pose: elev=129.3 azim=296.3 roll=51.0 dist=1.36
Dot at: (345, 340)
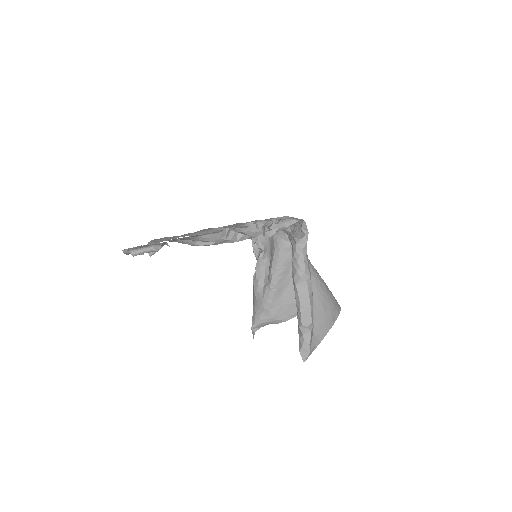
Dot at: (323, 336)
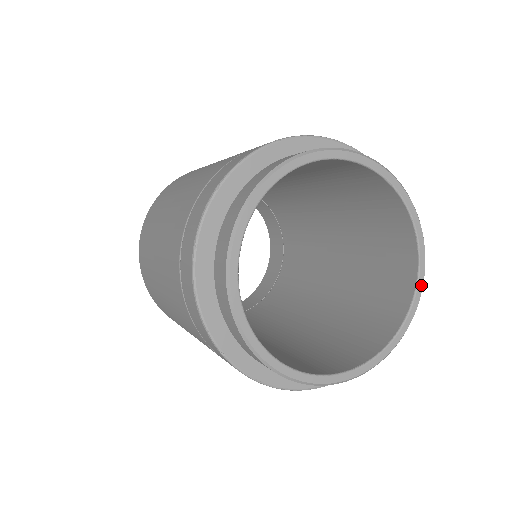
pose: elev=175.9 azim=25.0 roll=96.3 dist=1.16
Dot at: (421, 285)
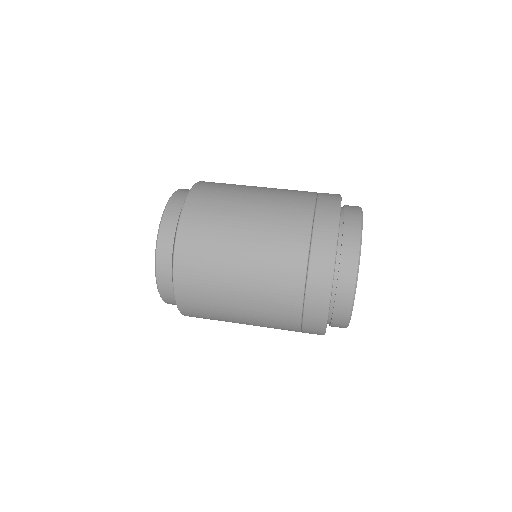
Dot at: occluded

※ ※ ※

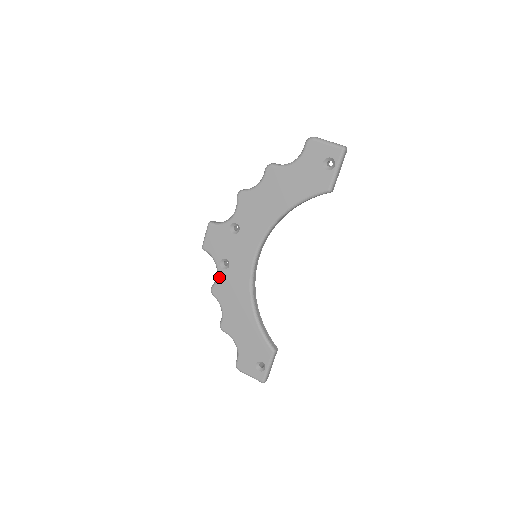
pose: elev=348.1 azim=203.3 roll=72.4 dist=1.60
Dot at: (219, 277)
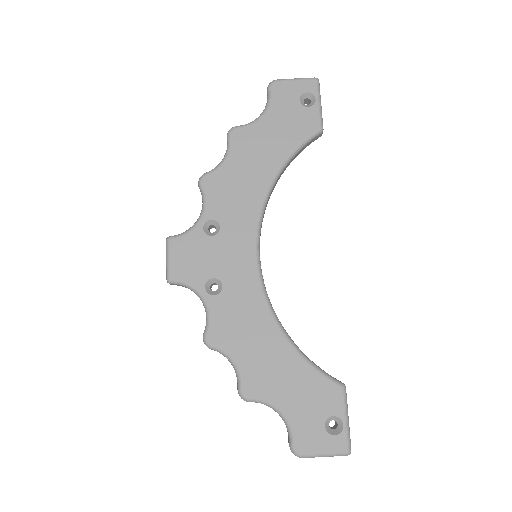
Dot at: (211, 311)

※ ※ ※

Prompt
Edit the stretch from the line containing "pose: elev=175.9 azim=25.0" through the line containing "Dot at: occluded": swap "roll" for "twist" and keep every other part the same. Leave the pictures out of your answer.

Answer in full
pose: elev=175.9 azim=25.0 twist=96.3 dist=1.16
Dot at: (421, 285)
Dot at: occluded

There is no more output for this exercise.